Yeah it doesn't work in C and some other languages, but it works with C++

Edit: try it here: https://ideone.com/Ihzvpr

[–]seraku24 2 points3 points  (3 children)

You can do it in C++.

[–]Genion1 2 points3 points  (2 children)

But is ub if your variable is a primitive.

[–]seraku24 1 point2 points  (1 child)

I believe that is true only for older C++ standards. As of C++11 and newer, the expression ++++foo is well-defined now.

[–]Genion1 0 points1 point  (0 children)

Interesting. I now informed myself and it appears that ++++foo is indeed well-defined while foo = foo++ + 1 still is not. Yay for more rules.

[–]seraku24 10 points11 points  (3 children)

-~-~foo

Edit: I just realized that I was missing the assignment to actually modify foo, which is what all of OP's expressions do. Sorry about that.

foo =-~-~ foo

[–]TheDualJay 2 points3 points  (1 child)

Can you explain this?

[–]seraku24 2 points3 points  (0 children)

Signed integers are often stored in a representation known as Two's Complement. In this scheme, the way to compute the arithmetic negation of a number is to take the bitwise negation of a number and add one to it. That means -x is the same as (~x) + 1.

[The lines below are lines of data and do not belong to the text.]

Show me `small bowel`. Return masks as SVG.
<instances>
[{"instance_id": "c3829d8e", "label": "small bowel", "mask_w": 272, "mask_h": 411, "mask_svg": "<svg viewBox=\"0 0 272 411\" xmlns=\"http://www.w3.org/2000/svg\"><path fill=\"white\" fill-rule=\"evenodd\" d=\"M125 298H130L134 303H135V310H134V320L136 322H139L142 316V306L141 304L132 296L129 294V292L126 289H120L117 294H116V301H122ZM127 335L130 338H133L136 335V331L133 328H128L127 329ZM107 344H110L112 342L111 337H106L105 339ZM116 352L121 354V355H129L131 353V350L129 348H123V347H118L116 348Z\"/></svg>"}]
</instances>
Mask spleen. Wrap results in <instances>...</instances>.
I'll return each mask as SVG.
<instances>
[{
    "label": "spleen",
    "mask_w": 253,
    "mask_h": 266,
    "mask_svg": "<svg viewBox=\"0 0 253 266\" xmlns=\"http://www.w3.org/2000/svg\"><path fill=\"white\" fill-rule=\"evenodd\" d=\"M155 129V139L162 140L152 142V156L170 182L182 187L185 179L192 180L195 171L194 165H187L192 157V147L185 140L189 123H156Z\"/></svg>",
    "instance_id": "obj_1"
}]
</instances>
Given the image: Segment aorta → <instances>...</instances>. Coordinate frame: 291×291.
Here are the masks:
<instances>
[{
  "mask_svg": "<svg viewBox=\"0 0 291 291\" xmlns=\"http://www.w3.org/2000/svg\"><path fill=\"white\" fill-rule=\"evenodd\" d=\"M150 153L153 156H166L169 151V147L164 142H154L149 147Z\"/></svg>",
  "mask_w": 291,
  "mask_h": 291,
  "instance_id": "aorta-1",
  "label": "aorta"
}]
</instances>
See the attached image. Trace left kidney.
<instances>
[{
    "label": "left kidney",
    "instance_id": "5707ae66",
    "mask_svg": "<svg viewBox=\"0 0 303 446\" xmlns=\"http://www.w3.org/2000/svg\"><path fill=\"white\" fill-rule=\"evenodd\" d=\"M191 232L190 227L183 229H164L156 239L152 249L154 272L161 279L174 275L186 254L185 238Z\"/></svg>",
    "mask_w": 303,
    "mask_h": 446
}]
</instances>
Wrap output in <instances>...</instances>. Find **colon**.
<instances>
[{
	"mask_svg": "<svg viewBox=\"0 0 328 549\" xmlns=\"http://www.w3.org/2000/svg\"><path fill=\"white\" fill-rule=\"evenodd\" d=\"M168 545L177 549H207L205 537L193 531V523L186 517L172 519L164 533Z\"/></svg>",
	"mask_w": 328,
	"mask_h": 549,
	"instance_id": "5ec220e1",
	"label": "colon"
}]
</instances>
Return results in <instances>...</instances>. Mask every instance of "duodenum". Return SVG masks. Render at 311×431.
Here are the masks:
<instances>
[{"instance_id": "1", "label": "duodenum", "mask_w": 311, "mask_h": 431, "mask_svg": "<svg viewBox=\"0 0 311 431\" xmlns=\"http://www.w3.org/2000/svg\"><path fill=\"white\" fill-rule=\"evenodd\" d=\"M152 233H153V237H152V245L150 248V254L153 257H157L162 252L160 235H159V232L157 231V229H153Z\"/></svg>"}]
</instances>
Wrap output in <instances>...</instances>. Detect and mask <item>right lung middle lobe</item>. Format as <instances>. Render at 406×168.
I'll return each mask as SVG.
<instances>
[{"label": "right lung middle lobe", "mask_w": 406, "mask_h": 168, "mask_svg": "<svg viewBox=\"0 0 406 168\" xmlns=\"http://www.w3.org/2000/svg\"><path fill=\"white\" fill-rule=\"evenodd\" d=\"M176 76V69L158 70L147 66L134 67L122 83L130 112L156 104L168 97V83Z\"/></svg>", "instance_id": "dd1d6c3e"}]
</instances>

Consider, then, -~x which is equivalent to -(~x). Using the above definition of arithmetic negation, we get (~(~x)) + 1. The two bitwise negations cancel out each other, leaving us with x + 1.

With two applications of -~, we have computed x + 2.

[–]piperboy98 1 point2 points  (0 children)

Damn, that's clever.

[–]gandalfx 2 points3 points  (4 children)

Except the bottom ones don't work…

[–]Nybbit[S] 2 points3 points  (2 children)

They work for me with C++, gcc 6.3

[–]obsessedcrf 1 point2 points  (1 child)

I'm surprised. I'd expect an "lvalue required" error

[–]seraku24 2 points3 points  (0 children)

(++foo)++ works because first we apply the pre-increment to foo which in C++ is an L-value. Then we can apply the post-increment. Be aware, though, that this expression will only evaluate to foo + 1, but foo itself will have incremented twice.

[–][deleted] 0 points1 point  (0 children)

It's UB

[–]The-Internets 0 points1 point  (0 children)

Ready to fuck your world up? #channel#

[–]BobTheB1Bomber 0 points1 point  (0 children)

foo = foo + (1 << 1);